Invisible Man, the new Android malware that steals bank data

The malware sneaks onto victims' devices via a fake Flash update and installs itself as the default SMS application

A new and dangerous Android malware is popping up again. According to a report by Sophos, a UK-based IT security expert, the virus is a variant of Svpeng, another well-known and fearsome malware, which has been discovered on devices running Google's mobile operating system.

And like Svpeng, it aims to steal personal data, including bank details.

The malware, once it has managed to penetrate Android devices, installs itself as the default SMS application. Using the same modus operandi as Svpeng, the malicious software asks the user to use accessibility services. If he gets them, the virus has total control over the infected smartphone. The malware, which has been given the name Invisible Man, when a user opens an app - such as one from the Play Store, overlays fake phishing screens in an attempt to trick users into entering their banking credentials.

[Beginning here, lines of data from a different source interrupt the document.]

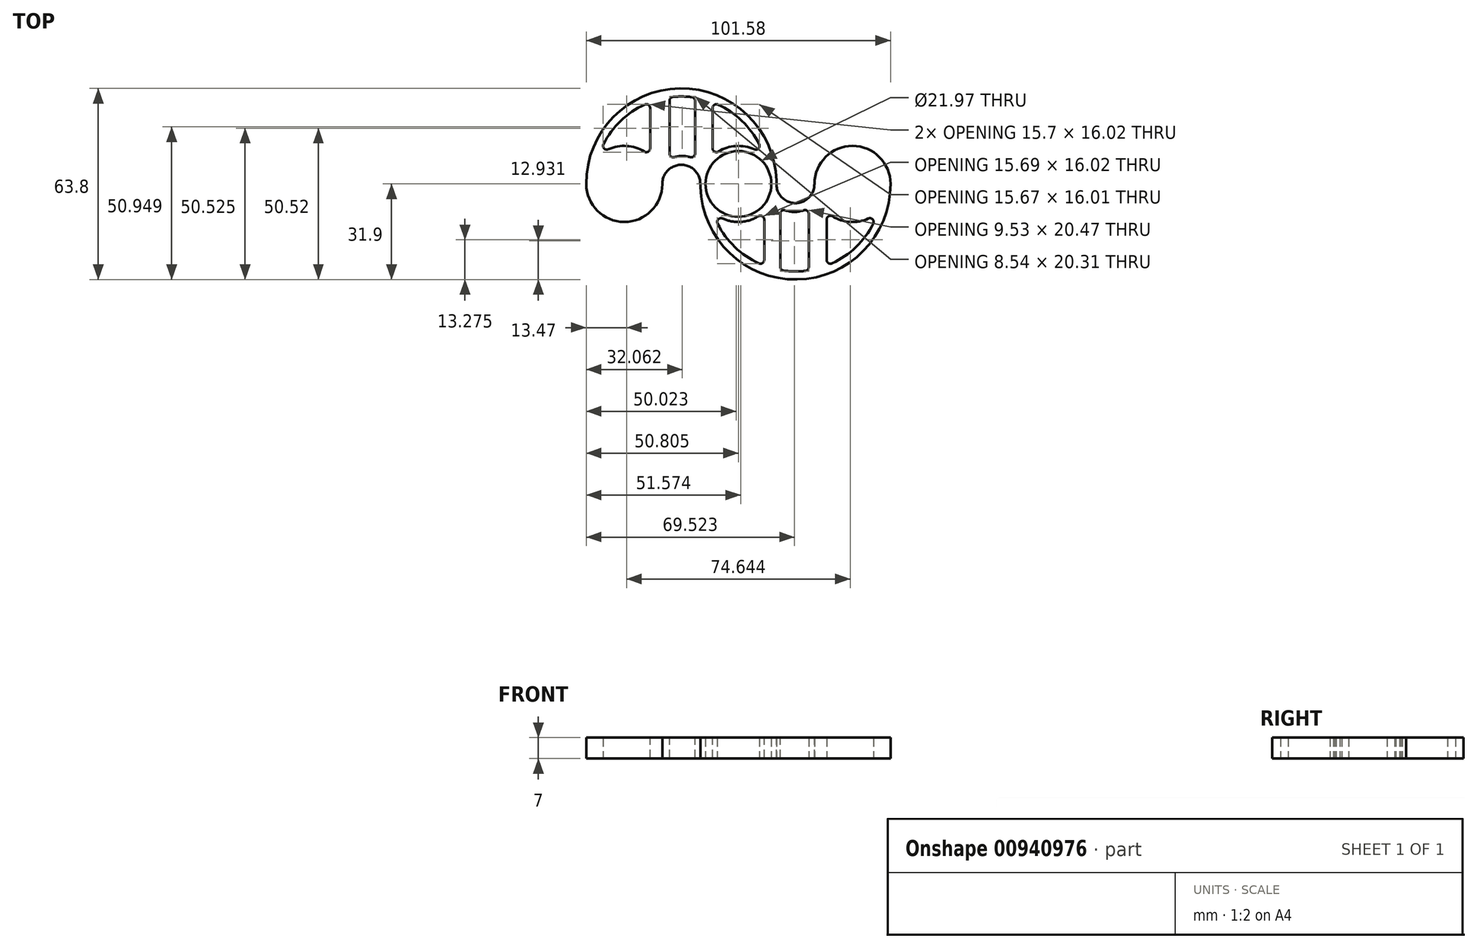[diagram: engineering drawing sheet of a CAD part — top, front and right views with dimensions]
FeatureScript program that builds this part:
annotation { "Feature Type Name" : "Feature", "Feature Type Description" : "" }
export const myFeature = defineFeature(function(context is Context, id is Id, definition is map)
    precondition{}
    {
        {
            var Q0;
            Q0=qCreatedBy(makeId("Top.planeOp"),FACE);
            var sketch = newSketch(context, id + "F0", { "sketchPlane" : qUnion([Q0])});
            skCircle(sketch, "E0", {"center": v(-38.08, 0) * mm, "radius": 10.99 * mm});
            skCircle(sketch, "E1", {"center": v(-38.08, 0) * mm, "radius": 12.7 * mm});
            skCircle(sketch, "E2", {"center": v(0, 0) * mm, "radius": 12.7 * mm});
            skArc(sketch, "E3", {"start": v(-12.7, 0) * mm, "mid": v(-19.04, 6.4) * mm, "end": v(-25.38, 0) * mm});
            skArc(sketch, "E4", {"start": v(-11.4, 5.59) * mm, "mid": v(-19.06, 9.33) * mm, "end": v(-26.4, 5.02) * mm});
            skArc(sketch, "E5", {"start": v(12.7, 0) * mm, "mid": v(-19.04, 31.9) * mm, "end": v(-50.78, 0) * mm});
            skArc(sketch, "E6", {"start": v(8.62, 9.33) * mm, "mid": v(-19.04, 29.2) * mm, "end": v(-46.7, 9.33) * mm});
            skPoint(sketch, "E6.startSnap0", {"position": v(-19.06, 9.33) * mm});
            skPoint(sketch, "E6.endSnap0", {"position": v(-19.06, 9.33) * mm});
            skCircle(sketch, "E7", {"center": v(0.02, 0) * mm, "radius": 10.99 * mm});
            skCircle(sketch, "E8", {"center": v(38.1, 0) * mm, "radius": 10.99 * mm});
            skCircle(sketch, "E9", {"center": v(38.1, 0) * mm, "radius": 12.7 * mm});
            skCircle(sketch, "E10", {"center": v(0.02, 0) * mm, "radius": 12.7 * mm});
            skArc(sketch, "E11", {"start": v(12.72, 0) * mm, "mid": v(19.06, -6.4) * mm, "end": v(25.4, 0) * mm});
            skArc(sketch, "E12", {"start": v(11.43, -5.59) * mm, "mid": v(19.08, -9.33) * mm, "end": v(26.43, -5.02) * mm});
            skArc(sketch, "E13", {"start": v(-12.68, 0) * mm, "mid": v(19.06, -31.9) * mm, "end": v(50.8, 0) * mm});
            skArc(sketch, "E14", {"start": v(-8.6, -9.33) * mm, "mid": v(19.06, -29.2) * mm, "end": v(46.72, -9.33) * mm});
            skPoint(sketch, "E14.startSnap0", {"position": v(19.08, -9.33) * mm});
            skPoint(sketch, "E14.endSnap0", {"position": v(19.08, -9.33) * mm});
            skLineSegment(sketch, "E15", {"start": v(29.48, -9.33) * mm, "end": v(29.48, -27.28) * mm});
            skLineSegment(sketch, "E16", {"start": v(8.64, -9.33) * mm, "end": v(8.64, -27.28) * mm});
            skLineSegment(sketch, "E17", {"start": v(-29.46, 9.33) * mm, "end": v(-29.46, 27.28) * mm});
            skLineSegment(sketch, "E18", {"start": v(-8.6, 9.33) * mm, "end": v(-8.6, 27.27) * mm});
            skLineSegment(sketch, "E19", {"start": v(-23, 8.26) * mm, "end": v(-23, 28.94) * mm});
            skLineSegment(sketch, "E20", {"start": v(-14.45, 8.26) * mm, "end": v(-14.45, 28.84) * mm});
            skLineSegment(sketch, "E21", {"start": v(23.5, -7.97) * mm, "end": v(23.5, -28.87) * mm});
            skLineSegment(sketch, "E22", {"start": v(13.98, -7.97) * mm, "end": v(13.98, -28.76) * mm});
            skSolve(sketch);
        }
        {
            var Q0;
            Q0=makeQuery(id+"F0.imprint","IMPRINT",FACE,{"disambiguationData":[TD([[makeQuery(id+"F0.imprint","IMPRINT",EDGE,{"derivedFrom":sQuery(id+"F0.wireOp",EDGE,"E7")}),-1.0]])]});
            var Q1;
            {var subQ0=sQuery(id+"F0.wireOp",EDGE,"E11");Q1=makeQuery(id+"F0.imprint","IMPRINT",FACE,{"disambiguationData":[TD([[makeQuery(id+"F0.imprint","IMPRINT",EDGE,{"derivedFrom":subQ0}),-1.0]])]});}
            var Q2;
            {var subQ0=sQuery(id+"F0.wireOp",EDGE,"E13");var subQ1=sQuery(id+"F0.wireOp",EDGE,"E2");var subQ2=makeQuery(id+"F0.imprint","INTERSECT",VERTEX,{"derivedFrom":[subQ1,subQ0]});Q2=makeQuery(id+"F0.imprint","IMPRINT",FACE,{"disambiguationData":[TD([[makeQuery(id+"F0.imprint","IMPRINT",EDGE,{"disambiguationData":[TD([[subQ2,-1.0]])],"derivedFrom":subQ1}),-1.0]])]});}
            var Q3;
            {var subQ0=sQuery(id+"F0.wireOp",EDGE,"E3");Q3=makeQuery(id+"F0.imprint","IMPRINT",FACE,{"disambiguationData":[TD([[makeQuery(id+"F0.imprint","IMPRINT",EDGE,{"derivedFrom":subQ0}),-1.0]])]});}
            var Q4;
            Q4=makeQuery(id+"F0.imprint","IMPRINT",FACE,{"disambiguationData":[TD([[makeQuery(id+"F0.imprint","IMPRINT",EDGE,{"derivedFrom":sQuery(id+"F0.wireOp",EDGE,"E0")}),-1.0]])]});
            var Q5;
            Q5=makeQuery(id+"F0.imprint","IMPRINT",FACE,{"disambiguationData":[TD([[makeQuery(id+"F0.imprint","IMPRINT",EDGE,{"derivedFrom":sQuery(id+"F0.wireOp",EDGE,"E8")}),-1.0]])]});
            var Q6;
            {var subQ0=sQuery(id+"F0.wireOp",EDGE,"E14");var subQ1=sQuery(id+"F0.wireOp",EDGE,"E2");var subQ2=makeQuery(id+"F0.imprint","INTERSECT",VERTEX,{"derivedFrom":[subQ1,subQ0]});Q6=makeQuery(id+"F0.imprint","IMPRINT",FACE,{"disambiguationData":[TD([[makeQuery(id+"F0.imprint","IMPRINT",EDGE,{"disambiguationData":[TD([[subQ2,-1.0]])],"derivedFrom":subQ1}),1.0]])]});}
            var Q7;
            {var subQ0=sQuery(id+"F0.wireOp",EDGE,"E13");var subQ1=sQuery(id+"F0.wireOp",EDGE,"E2");var subQ2=makeQuery(id+"F0.imprint","INTERSECT",VERTEX,{"derivedFrom":[subQ1,subQ0]});Q7=makeQuery(id+"F0.imprint","IMPRINT",FACE,{"disambiguationData":[TD([[makeQuery(id+"F0.imprint","IMPRINT",EDGE,{"disambiguationData":[TD([[subQ2,-1.0]])],"derivedFrom":subQ1}),1.0]])]});}
            var Q8;
            {var subQ0=sQuery(id+"F0.wireOp",EDGE,"E5");var subQ1=sQuery(id+"F0.wireOp",EDGE,"E2");var subQ2=makeQuery(id+"F0.imprint","INTERSECT",VERTEX,{"derivedFrom":[subQ1,subQ0]});Q8=makeQuery(id+"F0.imprint","IMPRINT",FACE,{"disambiguationData":[TD([[makeQuery(id+"F0.imprint","IMPRINT",EDGE,{"disambiguationData":[TD([[subQ2,-1.0]])],"derivedFrom":subQ1}),-1.0]])]});}
            var Q9;
            {var subQ0=sQuery(id+"F0.wireOp",EDGE,"E6");var subQ1=sQuery(id+"F0.wireOp",EDGE,"E2");var subQ2=makeQuery(id+"F0.imprint","INTERSECT",VERTEX,{"derivedFrom":[subQ1,subQ0]});Q9=makeQuery(id+"F0.imprint","IMPRINT",FACE,{"disambiguationData":[TD([[makeQuery(id+"F0.imprint","IMPRINT",EDGE,{"disambiguationData":[TD([[subQ2,-1.0]])],"derivedFrom":subQ1}),-1.0]])]});}
            var Q10;
            {var subQ0=sQuery(id+"F0.wireOp",EDGE,"E2");var subQ4=makeQuery(id+"F0.imprint","INTERSECT",VERTEX,{"derivedFrom":[subQ0,sQuery(id+"F0.wireOp",EDGE,"E4")]});Q10=makeQuery(id+"F0.imprint","IMPRINT",FACE,{"disambiguationData":[TD([[makeQuery(id+"F0.imprint","IMPRINT",EDGE,{"disambiguationData":[TD([[subQ4,1.0]])],"derivedFrom":subQ0}),1.0]])]});}
            var Q11;
            {var subQ3=sQuery(id+"F0.wireOp",EDGE,"E5");var subQ4=sQuery(id+"F0.wireOp",EDGE,"E2");var subQ5=makeQuery(id+"F0.imprint","INTERSECT",VERTEX,{"derivedFrom":[subQ4,subQ3]});Q11=makeQuery(id+"F0.imprint","IMPRINT",FACE,{"disambiguationData":[TD([[makeQuery(id+"F0.imprint","IMPRINT",EDGE,{"disambiguationData":[TD([[subQ5,1.0]])],"derivedFrom":subQ4}),-1.0]])]});}
            var Q12;
            {var subQ0=sQuery(id+"F0.wireOp",EDGE,"E5");var subQ1=sQuery(id+"F0.wireOp",EDGE,"E1");var subQ2=makeQuery(id+"F0.imprint","INTERSECT",VERTEX,{"derivedFrom":[subQ1,subQ0]});Q12=makeQuery(id+"F0.imprint","IMPRINT",FACE,{"disambiguationData":[TD([[makeQuery(id+"F0.imprint","IMPRINT",EDGE,{"disambiguationData":[TD([[subQ2,1.0]])],"derivedFrom":subQ1}),-1.0]])]});}
            var Q13;
            {var subQ0=sQuery(id+"F0.wireOp",EDGE,"DTZOGkMn-nSdI-sWcP-Samk-YdO5q2ABsoRK");Q13=makeQuery(id+"F0.imprint","IMPRINT",FACE,{"disambiguationData":[TD([[makeQuery(id+"F0.imprint","IMPRINT",EDGE,{"derivedFrom":subQ0}),-1.0]])]});}
            var Q14;
            {var subQ3=sQuery(id+"F0.wireOp",EDGE,"25TYoZCd-IREL-xMh5-7Hmf-XP7vreaXs02i");Q14=makeQuery(id+"F0.imprint","IMPRINT",FACE,{"disambiguationData":[TD([[makeQuery(id+"F0.imprint","IMPRINT",EDGE,{"derivedFrom":subQ3}),-1.0]])]});}
            var Q15;
            {var subQ7=sQuery(id+"F0.wireOp",EDGE,"E20");Q15=makeQuery(id+"F0.imprint","IMPRINT",FACE,{"disambiguationData":[TD([[makeQuery(id+"F0.imprint","IMPRINT",EDGE,{"derivedFrom":subQ7}),-1.0]])]});}
            var Q16;
            {var subQ0=sQuery(id+"F0.wireOp",EDGE,"E17");Q16=makeQuery(id+"F0.imprint","IMPRINT",FACE,{"disambiguationData":[TD([[makeQuery(id+"F0.imprint","IMPRINT",EDGE,{"derivedFrom":subQ0}),-1.0]])]});}
            var Q17;
            {var subQ4=sQuery(id+"F0.wireOp",EDGE,"E16");Q17=makeQuery(id+"F0.imprint","IMPRINT",FACE,{"disambiguationData":[TD([[makeQuery(id+"F0.imprint","IMPRINT",EDGE,{"derivedFrom":subQ4}),1.0]])]});}
            var Q18;
            {var subQ0=sQuery(id+"F0.wireOp",EDGE,"E15");Q18=makeQuery(id+"F0.imprint","IMPRINT",FACE,{"disambiguationData":[TD([[makeQuery(id+"F0.imprint","IMPRINT",EDGE,{"derivedFrom":subQ0}),-1.0]])]});}
            var Q19;
            Q19=makeQuery(id+"F0.imprint","IMPRINT",FACE,{"disambiguationData":[TD([[makeQuery(id+"F0.imprint","IMPRINT",EDGE,{"derivedFrom":sQuery(id+"F0.wireOp",EDGE,"E0")}),1.0]])]});
            var Q20;
            Q20=makeQuery(id+"F0.imprint","IMPRINT",FACE,{"disambiguationData":[TD([[makeQuery(id+"F0.imprint","IMPRINT",EDGE,{"derivedFrom":sQuery(id+"F0.wireOp",EDGE,"E8")}),1.0]])]});
            extrude(context, id + "F1", {"entities" : qUnion([Q0, Q1, Q2, Q3, Q4, Q5, Q6, Q7, Q8, Q9, Q10, Q11, Q12, Q13, Q14, Q15, Q16, Q17, Q18, Q19, Q20]), "depth" : 7 * mm, "offsetDistance" : 25.4 * mm});
        }
        {
            var Q0;
            Q0=makeQuery(id+"F1.opExtrude","SWEPT_EDGE",EDGE,{"disambiguationData":[OSD([sQuery(id+"F0.wireOp",EDGE,"E1"),sQuery(id+"F0.wireOp",EDGE,"E5")])]});
            var Q1;
            Q1=makeQuery(id+"F1.opExtrude","SWEPT_EDGE",EDGE,{"disambiguationData":[OSD([sQuery(id+"F0.wireOp",EDGE,"E2"),sQuery(id+"F0.wireOp",EDGE,"E3")])]});
            var Q2;
            Q2=makeQuery(id+"F1.opExtrude","SWEPT_EDGE",EDGE,{"disambiguationData":[OSD([sQuery(id+"F0.wireOp",EDGE,"E2"),sQuery(id+"F0.wireOp",EDGE,"E13")])]});
            var Q3;
            Q3=makeQuery(id+"F1.opExtrude","SWEPT_EDGE",EDGE,{"disambiguationData":[OSD([sQuery(id+"F0.wireOp",EDGE,"E1"),sQuery(id+"F0.wireOp",EDGE,"E3")])]});
            var Q4;
            {var subQ0=sQuery(id+"F0.wireOp",EDGE,"E10");var subQ1=sQuery(id+"F0.wireOp",EDGE,"E2");Q4=makeQuery(id+"F1.opExtrude","SWEPT_EDGE",EDGE,{"disambiguationData":[OSD([subQ1,subQ0]),TDD([makeQuery(id+"F0.imprint","INTERSECT",VERTEX,{"disambiguationData":[OD(0.0)],"derivedFrom":[subQ1,subQ0]})])]});}
            var Q5;
            Q5=makeQuery(id+"F1.opExtrude","SWEPT_EDGE",EDGE,{"disambiguationData":[OSD([sQuery(id+"F0.wireOp",EDGE,"E5"),sQuery(id+"F0.wireOp",EDGE,"E10")])]});
            var Q6;
            Q6=makeQuery(id+"F1.opExtrude","SWEPT_EDGE",EDGE,{"disambiguationData":[OSD([sQuery(id+"F0.wireOp",EDGE,"E10"),sQuery(id+"F0.wireOp",EDGE,"E11")])]});
            var Q7;
            Q7=makeQuery(id+"F1.opExtrude","SWEPT_EDGE",EDGE,{"disambiguationData":[OSD([sQuery(id+"F0.wireOp",EDGE,"E9"),sQuery(id+"F0.wireOp",EDGE,"E11")])]});
            var Q8;
            Q8=makeQuery(id+"F1.opExtrude","SWEPT_EDGE",EDGE,{"disambiguationData":[OSD([sQuery(id+"F0.wireOp",EDGE,"E9"),sQuery(id+"F0.wireOp",EDGE,"E13")])]});
            var Q9;
            {var subQ0=sQuery(id+"F0.wireOp",EDGE,"E10");var subQ1=sQuery(id+"F0.wireOp",EDGE,"E2");Q9=makeQuery(id+"F1.opExtrude","SWEPT_EDGE",EDGE,{"disambiguationData":[OSD([subQ1,subQ0]),TDD([makeQuery(id+"F0.imprint","INTERSECT",VERTEX,{"disambiguationData":[OD(1.0)],"derivedFrom":[subQ1,subQ0]})])]});}
            fillet(context, id + "F2", {"entities" : qUnion([Q0, Q1, Q2, Q3, Q4, Q5, Q6, Q7, Q8, Q9]), "radius" : 5.08 * mm, "tangentPropagation" : true, "allowEdgeOverflow" : false});
        }
        {
            var Q0;
            Q0=makeQuery(id+"F1.opExtrude","SWEPT_EDGE",EDGE,{"disambiguationData":[OSD([sQuery(id+"F0.wireOp",EDGE,"E14"),sQuery(id+"F0.wireOp",EDGE,"E15")])]});
            var Q1;
            Q1=makeQuery(id+"F1.opExtrude","SWEPT_EDGE",EDGE,{"disambiguationData":[OSD([sQuery(id+"F0.wireOp",EDGE,"E9"),sQuery(id+"F0.wireOp",EDGE,"E15")])]});
            var Q2;
            Q2=makeQuery(id+"F1.opExtrude","SWEPT_EDGE",EDGE,{"disambiguationData":[OSD([sQuery(id+"F0.wireOp",EDGE,"E9"),sQuery(id+"F0.wireOp",EDGE,"E14")])]});
            var Q3;
            Q3=makeQuery(id+"F1.opExtrude","SWEPT_EDGE",EDGE,{"disambiguationData":[OSD([sQuery(id+"F0.wireOp",EDGE,"E12"),sQuery(id+"F0.wireOp",EDGE,"E21")])]});
            var Q4;
            Q4=makeQuery(id+"F1.opExtrude","SWEPT_EDGE",EDGE,{"disambiguationData":[OSD([sQuery(id+"F0.wireOp",EDGE,"E12"),sQuery(id+"F0.wireOp",EDGE,"E22")])]});
            var Q5;
            Q5=makeQuery(id+"F1.opExtrude","SWEPT_EDGE",EDGE,{"disambiguationData":[OSD([sQuery(id+"F0.wireOp",EDGE,"E14"),sQuery(id+"F0.wireOp",EDGE,"E21")])]});
            var Q6;
            Q6=makeQuery(id+"F1.opExtrude","SWEPT_EDGE",EDGE,{"disambiguationData":[OSD([sQuery(id+"F0.wireOp",EDGE,"E14"),sQuery(id+"F0.wireOp",EDGE,"E22")])]});
            var Q7;
            Q7=makeQuery(id+"F1.opExtrude","SWEPT_EDGE",EDGE,{"disambiguationData":[OSD([sQuery(id+"F0.wireOp",EDGE,"E14"),sQuery(id+"F0.wireOp",EDGE,"E16")])]});
            var Q8;
            Q8=makeQuery(id+"F1.opExtrude","SWEPT_EDGE",EDGE,{"disambiguationData":[OSD([sQuery(id+"F0.wireOp",EDGE,"E10"),sQuery(id+"F0.wireOp",EDGE,"E16")])]});
            var Q9;
            Q9=makeQuery(id+"F1.opExtrude","SWEPT_EDGE",EDGE,{"disambiguationData":[OSD([sQuery(id+"F0.wireOp",EDGE,"E2"),sQuery(id+"F0.wireOp",EDGE,"E14")])]});
            var Q10;
            Q10=makeQuery(id+"F1.opExtrude","SWEPT_EDGE",EDGE,{"disambiguationData":[OSD([sQuery(id+"F0.wireOp",EDGE,"E6"),sQuery(id+"F0.wireOp",EDGE,"E19")])]});
            var Q11;
            Q11=makeQuery(id+"F1.opExtrude","SWEPT_EDGE",EDGE,{"disambiguationData":[OSD([sQuery(id+"F0.wireOp",EDGE,"E6"),sQuery(id+"F0.wireOp",EDGE,"E18")])]});
            var Q12;
            Q12=makeQuery(id+"F1.opExtrude","SWEPT_EDGE",EDGE,{"disambiguationData":[OSD([sQuery(id+"F0.wireOp",EDGE,"E6"),sQuery(id+"F0.wireOp",EDGE,"E10")])]});
            var Q13;
            Q13=makeQuery(id+"F1.opExtrude","SWEPT_EDGE",EDGE,{"disambiguationData":[OSD([sQuery(id+"F0.wireOp",EDGE,"E10"),sQuery(id+"F0.wireOp",EDGE,"E18")])]});
            var Q14;
            Q14=makeQuery(id+"F1.opExtrude","SWEPT_EDGE",EDGE,{"disambiguationData":[OSD([sQuery(id+"F0.wireOp",EDGE,"E4"),sQuery(id+"F0.wireOp",EDGE,"E19")])]});
            var Q15;
            Q15=makeQuery(id+"F1.opExtrude","SWEPT_EDGE",EDGE,{"disambiguationData":[OSD([sQuery(id+"F0.wireOp",EDGE,"E4"),sQuery(id+"F0.wireOp",EDGE,"E20")])]});
            var Q16;
            Q16=makeQuery(id+"F1.opExtrude","SWEPT_EDGE",EDGE,{"disambiguationData":[OSD([sQuery(id+"F0.wireOp",EDGE,"E6"),sQuery(id+"F0.wireOp",EDGE,"E20")])]});
            var Q17;
            Q17=makeQuery(id+"F1.opExtrude","SWEPT_EDGE",EDGE,{"disambiguationData":[OSD([sQuery(id+"F0.wireOp",EDGE,"E1"),sQuery(id+"F0.wireOp",EDGE,"E17")])]});
            var Q18;
            Q18=makeQuery(id+"F1.opExtrude","SWEPT_EDGE",EDGE,{"disambiguationData":[OSD([sQuery(id+"F0.wireOp",EDGE,"E6"),sQuery(id+"F0.wireOp",EDGE,"E17")])]});
            var Q19;
            Q19=makeQuery(id+"F1.opExtrude","SWEPT_EDGE",EDGE,{"disambiguationData":[OSD([sQuery(id+"F0.wireOp",EDGE,"E1"),sQuery(id+"F0.wireOp",EDGE,"E6")])]});
            fillet(context, id + "F3", {"entities" : qUnion([Q0, Q1, Q2, Q3, Q4, Q5, Q6, Q7, Q8, Q9, Q10, Q11, Q12, Q13, Q14, Q15, Q16, Q17, Q18, Q19]), "radius" : 1.27 * mm, "tangentPropagation" : true, "allowEdgeOverflow" : false});
        }
    });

How the malware affects you

Invisible malware, then, poses a serious threat to user data, which if affected can be tricked into handing over their account access keys, allowing hackers to clean out their online bank accounts in this way. The malware sneaks onto Android devices through a well-known ruse: a fake Flash update. Paradoxically, the virus exploits the security issues of the program, which has often been accused of vulnerabilities. As it is well known, Flash must always be kept up-to-date. In fact, users are asked to download a Flash update, which is obviously fake.

Invisible Man, therefore, strikes by exploiting users' naivety. If it manages to get into the devices, the virus steals a lot of confidential information, including, as we have seen, banking information. Its danger lies in the fact that victims might not be able to distinguish the windows that the malware superimposes on the banking apps.